Author: David L. Mills (email@example.com)
Last update: 11-Sep-2010 05:56 UTC
Reference ID: WWV
Driver ID: WWV_HEATH
Serial Port: /dev/heathu; 1200 baud, 8-bits, no parity
Requires: /usr/include/sys/termios.h header file with modem control
This driver supports the Heath GC-1000 Most Accurate Clock, with RS232C Output Accessory. This is a WWV/WWVH receiver somewhat less robust than other supported receivers. It's claimed accuracy is 100 ms when actually synchronized to the broadcast signal, but this doesn't happen even most of the time, due to propagation conditions, ambient noise sources, etc. When not synchronized, the accuracy is at the whim of the internal clock oscillator, which can wander into the sunset without warning. Since the indicated precision is 100 ms, expect a host synchronized only to this thing to wander to and fro, occasionally being rudely stepped when the offset exceeds the default CLOCK_MAX of 128 ms.
The internal DIPswitches should be set to operate at 1200 baud in MANUAL mode and the current year. The external DIPswitches should be set to GMT and 24-hour format. It is very important that the year be set correctly in the DIPswitches; otherwise, the day of year will be incorrect after 28 April of a normal or leap year.
In MANUAL mode the clock responds to a rising edge of the request to send (RTS) modem control line by sending the timecode. Therefore, it is necessary that the operating system implement the TIOCMBIC and TIOCMBIS ioctl system calls and TIOCM_RTS control bit.
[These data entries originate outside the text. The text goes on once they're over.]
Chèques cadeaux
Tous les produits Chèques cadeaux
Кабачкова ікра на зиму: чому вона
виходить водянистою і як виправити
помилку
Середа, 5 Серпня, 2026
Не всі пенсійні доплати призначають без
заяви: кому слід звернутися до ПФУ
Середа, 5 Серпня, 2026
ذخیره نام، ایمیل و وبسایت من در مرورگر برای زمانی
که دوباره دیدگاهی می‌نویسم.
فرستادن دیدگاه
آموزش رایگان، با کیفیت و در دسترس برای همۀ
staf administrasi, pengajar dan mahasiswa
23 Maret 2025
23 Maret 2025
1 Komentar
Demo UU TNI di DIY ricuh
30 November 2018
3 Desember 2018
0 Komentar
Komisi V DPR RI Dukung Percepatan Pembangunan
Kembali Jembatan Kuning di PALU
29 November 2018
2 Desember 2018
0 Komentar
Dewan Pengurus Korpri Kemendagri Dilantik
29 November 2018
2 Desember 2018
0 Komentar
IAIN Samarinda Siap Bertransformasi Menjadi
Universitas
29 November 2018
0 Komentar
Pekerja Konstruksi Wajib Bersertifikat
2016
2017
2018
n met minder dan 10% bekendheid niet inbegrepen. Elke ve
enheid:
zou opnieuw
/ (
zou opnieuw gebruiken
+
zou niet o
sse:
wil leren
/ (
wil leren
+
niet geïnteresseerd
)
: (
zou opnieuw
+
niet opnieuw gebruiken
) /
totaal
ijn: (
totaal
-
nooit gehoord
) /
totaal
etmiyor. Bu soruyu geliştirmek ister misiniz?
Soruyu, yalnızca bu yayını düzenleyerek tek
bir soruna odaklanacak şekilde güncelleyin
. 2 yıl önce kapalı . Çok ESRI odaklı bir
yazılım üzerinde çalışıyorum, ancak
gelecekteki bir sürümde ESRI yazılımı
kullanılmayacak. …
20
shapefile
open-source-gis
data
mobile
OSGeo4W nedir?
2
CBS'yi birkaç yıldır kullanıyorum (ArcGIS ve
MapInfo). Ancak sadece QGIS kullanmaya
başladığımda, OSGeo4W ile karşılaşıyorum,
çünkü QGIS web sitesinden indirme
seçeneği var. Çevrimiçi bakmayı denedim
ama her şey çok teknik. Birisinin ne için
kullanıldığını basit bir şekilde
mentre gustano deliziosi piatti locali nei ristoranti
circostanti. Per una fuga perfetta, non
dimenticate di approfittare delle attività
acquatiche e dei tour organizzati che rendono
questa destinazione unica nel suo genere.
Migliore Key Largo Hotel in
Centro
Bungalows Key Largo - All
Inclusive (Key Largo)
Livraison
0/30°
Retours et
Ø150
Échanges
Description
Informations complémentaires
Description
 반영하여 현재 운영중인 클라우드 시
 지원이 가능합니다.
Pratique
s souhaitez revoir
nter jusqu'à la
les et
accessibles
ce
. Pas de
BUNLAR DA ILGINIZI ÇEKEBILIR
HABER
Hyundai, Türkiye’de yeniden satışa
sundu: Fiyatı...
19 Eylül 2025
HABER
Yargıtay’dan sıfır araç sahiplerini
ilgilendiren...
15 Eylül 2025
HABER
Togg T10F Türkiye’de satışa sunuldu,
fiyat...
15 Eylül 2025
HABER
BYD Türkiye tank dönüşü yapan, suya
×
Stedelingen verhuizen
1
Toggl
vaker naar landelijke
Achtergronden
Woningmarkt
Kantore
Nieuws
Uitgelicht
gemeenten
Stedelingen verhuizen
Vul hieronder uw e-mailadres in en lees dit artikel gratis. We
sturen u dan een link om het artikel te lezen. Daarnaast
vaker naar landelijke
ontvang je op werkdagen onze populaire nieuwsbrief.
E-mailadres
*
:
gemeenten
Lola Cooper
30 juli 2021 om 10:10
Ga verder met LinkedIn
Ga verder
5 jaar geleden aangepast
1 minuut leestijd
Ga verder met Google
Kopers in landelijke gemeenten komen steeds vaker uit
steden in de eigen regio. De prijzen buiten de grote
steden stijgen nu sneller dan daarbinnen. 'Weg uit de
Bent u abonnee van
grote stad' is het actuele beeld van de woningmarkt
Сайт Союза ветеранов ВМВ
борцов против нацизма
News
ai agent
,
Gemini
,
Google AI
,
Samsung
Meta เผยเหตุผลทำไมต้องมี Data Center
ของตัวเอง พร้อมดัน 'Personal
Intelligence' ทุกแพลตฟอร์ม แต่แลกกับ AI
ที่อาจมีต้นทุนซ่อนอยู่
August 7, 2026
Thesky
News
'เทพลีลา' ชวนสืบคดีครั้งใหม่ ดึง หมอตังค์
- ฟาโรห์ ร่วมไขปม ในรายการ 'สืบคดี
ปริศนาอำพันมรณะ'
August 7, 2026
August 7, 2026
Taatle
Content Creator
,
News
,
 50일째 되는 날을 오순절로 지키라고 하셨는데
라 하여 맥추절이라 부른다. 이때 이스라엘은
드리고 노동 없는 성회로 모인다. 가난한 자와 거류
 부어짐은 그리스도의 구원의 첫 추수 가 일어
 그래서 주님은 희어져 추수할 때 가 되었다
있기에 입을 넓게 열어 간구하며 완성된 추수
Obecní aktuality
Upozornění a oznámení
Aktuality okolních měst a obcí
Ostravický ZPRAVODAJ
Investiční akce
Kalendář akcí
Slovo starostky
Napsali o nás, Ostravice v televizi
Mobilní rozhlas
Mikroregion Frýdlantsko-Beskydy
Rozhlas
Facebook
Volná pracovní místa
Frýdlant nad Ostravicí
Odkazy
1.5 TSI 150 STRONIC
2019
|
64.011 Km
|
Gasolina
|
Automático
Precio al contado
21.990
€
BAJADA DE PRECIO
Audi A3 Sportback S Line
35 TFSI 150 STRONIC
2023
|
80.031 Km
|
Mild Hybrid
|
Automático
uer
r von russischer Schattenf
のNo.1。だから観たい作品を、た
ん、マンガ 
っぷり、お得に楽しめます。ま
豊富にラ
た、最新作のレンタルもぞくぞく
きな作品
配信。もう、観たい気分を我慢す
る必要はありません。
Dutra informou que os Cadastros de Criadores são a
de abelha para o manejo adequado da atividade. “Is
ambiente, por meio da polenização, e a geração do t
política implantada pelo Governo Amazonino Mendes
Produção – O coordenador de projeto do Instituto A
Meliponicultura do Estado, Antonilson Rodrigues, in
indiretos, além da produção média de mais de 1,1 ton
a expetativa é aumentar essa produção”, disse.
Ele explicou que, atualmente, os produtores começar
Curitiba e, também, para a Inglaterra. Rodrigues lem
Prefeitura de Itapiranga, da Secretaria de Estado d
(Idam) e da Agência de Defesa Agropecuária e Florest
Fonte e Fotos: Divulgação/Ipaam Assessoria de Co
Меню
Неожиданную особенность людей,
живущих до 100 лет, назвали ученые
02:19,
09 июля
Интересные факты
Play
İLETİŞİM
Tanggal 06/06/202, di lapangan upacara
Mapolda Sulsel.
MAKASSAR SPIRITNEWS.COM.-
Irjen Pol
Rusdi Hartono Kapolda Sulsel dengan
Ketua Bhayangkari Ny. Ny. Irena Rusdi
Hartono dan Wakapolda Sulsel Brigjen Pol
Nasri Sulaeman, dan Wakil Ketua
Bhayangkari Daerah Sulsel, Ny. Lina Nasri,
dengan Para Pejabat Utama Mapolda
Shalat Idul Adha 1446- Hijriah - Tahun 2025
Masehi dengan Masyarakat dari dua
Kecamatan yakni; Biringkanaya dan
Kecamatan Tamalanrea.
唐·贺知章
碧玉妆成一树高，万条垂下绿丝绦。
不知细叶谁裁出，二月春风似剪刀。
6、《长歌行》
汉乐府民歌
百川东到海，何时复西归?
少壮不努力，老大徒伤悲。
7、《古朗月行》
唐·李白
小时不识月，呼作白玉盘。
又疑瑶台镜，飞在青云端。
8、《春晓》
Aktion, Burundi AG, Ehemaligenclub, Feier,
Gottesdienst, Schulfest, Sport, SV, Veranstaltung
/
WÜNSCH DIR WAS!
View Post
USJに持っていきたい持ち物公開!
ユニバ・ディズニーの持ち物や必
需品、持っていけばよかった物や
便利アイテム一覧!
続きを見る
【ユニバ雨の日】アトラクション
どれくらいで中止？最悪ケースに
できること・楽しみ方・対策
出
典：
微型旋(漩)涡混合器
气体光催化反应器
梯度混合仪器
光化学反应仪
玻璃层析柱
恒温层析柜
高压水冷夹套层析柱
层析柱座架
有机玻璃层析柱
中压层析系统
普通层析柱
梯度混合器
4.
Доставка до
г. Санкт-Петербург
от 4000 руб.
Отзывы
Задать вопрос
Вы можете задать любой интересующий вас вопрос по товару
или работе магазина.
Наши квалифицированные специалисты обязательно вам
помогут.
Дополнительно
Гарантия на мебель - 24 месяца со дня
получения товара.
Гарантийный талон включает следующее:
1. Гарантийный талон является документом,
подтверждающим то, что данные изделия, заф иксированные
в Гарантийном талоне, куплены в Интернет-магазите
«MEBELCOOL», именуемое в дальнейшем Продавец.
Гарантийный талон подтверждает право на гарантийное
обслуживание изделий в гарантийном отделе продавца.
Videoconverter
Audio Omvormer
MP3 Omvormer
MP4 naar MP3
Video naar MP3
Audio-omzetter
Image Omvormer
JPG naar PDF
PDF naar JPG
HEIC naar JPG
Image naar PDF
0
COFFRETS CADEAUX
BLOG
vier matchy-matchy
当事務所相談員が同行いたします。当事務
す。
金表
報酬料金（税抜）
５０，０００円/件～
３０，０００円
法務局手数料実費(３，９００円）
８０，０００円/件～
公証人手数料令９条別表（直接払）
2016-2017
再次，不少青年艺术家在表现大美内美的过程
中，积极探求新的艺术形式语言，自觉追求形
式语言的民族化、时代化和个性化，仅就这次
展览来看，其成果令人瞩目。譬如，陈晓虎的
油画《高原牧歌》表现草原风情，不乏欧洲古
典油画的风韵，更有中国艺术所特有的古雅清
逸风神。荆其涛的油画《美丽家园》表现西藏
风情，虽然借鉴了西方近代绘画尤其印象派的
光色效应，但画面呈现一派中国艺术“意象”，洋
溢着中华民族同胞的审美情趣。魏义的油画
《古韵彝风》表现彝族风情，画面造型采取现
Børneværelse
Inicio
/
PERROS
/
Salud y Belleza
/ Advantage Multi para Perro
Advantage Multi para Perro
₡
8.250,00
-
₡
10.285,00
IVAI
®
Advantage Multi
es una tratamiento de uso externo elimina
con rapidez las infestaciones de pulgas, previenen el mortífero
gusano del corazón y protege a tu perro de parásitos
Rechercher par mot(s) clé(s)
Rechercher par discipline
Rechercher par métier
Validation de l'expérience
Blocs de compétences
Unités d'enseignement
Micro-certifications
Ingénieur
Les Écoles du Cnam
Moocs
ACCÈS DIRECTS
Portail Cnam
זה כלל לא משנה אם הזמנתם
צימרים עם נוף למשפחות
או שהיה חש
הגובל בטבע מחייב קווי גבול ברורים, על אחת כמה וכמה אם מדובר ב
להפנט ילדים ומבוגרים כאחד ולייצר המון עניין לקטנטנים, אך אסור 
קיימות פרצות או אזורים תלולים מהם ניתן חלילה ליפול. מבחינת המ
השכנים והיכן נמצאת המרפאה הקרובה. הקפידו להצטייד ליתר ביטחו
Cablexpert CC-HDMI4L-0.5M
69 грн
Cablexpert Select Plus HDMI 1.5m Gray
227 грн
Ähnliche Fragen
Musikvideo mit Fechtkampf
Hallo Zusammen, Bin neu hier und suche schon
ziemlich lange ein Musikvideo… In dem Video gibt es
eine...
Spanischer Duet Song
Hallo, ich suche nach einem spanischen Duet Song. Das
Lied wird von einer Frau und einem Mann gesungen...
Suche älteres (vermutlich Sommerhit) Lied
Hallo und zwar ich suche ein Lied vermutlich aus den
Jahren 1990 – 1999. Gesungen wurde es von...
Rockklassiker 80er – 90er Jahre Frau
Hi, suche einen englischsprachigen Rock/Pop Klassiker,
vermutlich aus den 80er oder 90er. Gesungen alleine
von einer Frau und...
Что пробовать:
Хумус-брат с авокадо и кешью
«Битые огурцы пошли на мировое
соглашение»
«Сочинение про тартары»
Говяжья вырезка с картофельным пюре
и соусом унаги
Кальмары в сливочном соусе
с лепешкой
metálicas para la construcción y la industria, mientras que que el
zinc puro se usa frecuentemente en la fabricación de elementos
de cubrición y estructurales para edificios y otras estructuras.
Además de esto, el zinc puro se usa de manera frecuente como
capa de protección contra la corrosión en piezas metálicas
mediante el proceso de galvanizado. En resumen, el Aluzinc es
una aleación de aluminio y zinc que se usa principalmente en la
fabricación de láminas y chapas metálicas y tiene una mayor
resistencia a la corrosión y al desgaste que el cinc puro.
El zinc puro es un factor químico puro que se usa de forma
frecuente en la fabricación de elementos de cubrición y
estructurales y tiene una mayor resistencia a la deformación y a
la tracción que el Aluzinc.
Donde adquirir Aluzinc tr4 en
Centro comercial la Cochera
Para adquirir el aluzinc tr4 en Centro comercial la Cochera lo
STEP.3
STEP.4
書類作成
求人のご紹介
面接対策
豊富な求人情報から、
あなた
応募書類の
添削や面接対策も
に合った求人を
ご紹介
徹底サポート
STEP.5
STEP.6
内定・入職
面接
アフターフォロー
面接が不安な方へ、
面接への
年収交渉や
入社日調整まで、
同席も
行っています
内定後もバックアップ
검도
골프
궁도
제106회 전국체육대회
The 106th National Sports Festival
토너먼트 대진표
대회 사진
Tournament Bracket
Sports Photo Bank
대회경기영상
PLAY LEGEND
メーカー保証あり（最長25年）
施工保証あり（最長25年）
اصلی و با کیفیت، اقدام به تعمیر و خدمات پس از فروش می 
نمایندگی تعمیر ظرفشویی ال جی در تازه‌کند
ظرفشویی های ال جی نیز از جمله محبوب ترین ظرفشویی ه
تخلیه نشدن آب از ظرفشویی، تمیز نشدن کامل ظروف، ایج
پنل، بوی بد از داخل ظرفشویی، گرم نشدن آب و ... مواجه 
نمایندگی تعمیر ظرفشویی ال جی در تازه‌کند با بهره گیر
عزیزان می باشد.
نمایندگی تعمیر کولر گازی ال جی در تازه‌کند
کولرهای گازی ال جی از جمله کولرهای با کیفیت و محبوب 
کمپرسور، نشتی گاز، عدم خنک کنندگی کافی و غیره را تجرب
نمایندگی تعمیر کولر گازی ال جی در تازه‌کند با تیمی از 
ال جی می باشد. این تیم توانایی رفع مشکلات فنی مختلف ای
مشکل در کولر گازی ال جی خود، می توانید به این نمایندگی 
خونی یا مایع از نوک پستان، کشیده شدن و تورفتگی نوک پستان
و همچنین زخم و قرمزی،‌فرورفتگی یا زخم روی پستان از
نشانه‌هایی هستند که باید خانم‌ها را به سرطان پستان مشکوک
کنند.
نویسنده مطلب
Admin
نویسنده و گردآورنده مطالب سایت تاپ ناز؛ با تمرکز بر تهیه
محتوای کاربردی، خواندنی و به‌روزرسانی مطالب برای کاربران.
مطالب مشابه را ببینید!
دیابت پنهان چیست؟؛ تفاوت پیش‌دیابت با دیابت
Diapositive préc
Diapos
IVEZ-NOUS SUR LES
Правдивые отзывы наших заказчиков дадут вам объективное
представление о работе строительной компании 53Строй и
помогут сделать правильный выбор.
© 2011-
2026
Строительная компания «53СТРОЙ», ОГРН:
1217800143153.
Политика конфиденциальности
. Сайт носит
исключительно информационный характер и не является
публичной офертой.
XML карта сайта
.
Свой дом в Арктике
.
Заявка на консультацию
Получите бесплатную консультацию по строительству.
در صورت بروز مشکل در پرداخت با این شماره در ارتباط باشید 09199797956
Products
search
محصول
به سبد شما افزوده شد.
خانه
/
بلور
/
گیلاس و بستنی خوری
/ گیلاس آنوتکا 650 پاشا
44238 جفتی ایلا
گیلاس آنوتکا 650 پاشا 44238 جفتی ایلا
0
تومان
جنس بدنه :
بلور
Present restrictions require the use of a POSIX-compatible programming interface, although other interfaces may work as well.
The clock message consists of 23 ASCII printing characters in the following format:
hh:mm:ss.f dd/mm/yr<cr> hh:mm:ss.f = hours, minutes, seconds f = deciseconds ('?' when out of spec) dd/mm/yr = day, month, year
The alarm condition is indicated by '?', rather than a digit, at A. Note that 0?:??:??.? is displayed before synchronization is first established and hh:mm:ss.? once synchronization is established and then lost again for about a day.
A fudge time1 value of .07 s appears to center the clock offset residuals.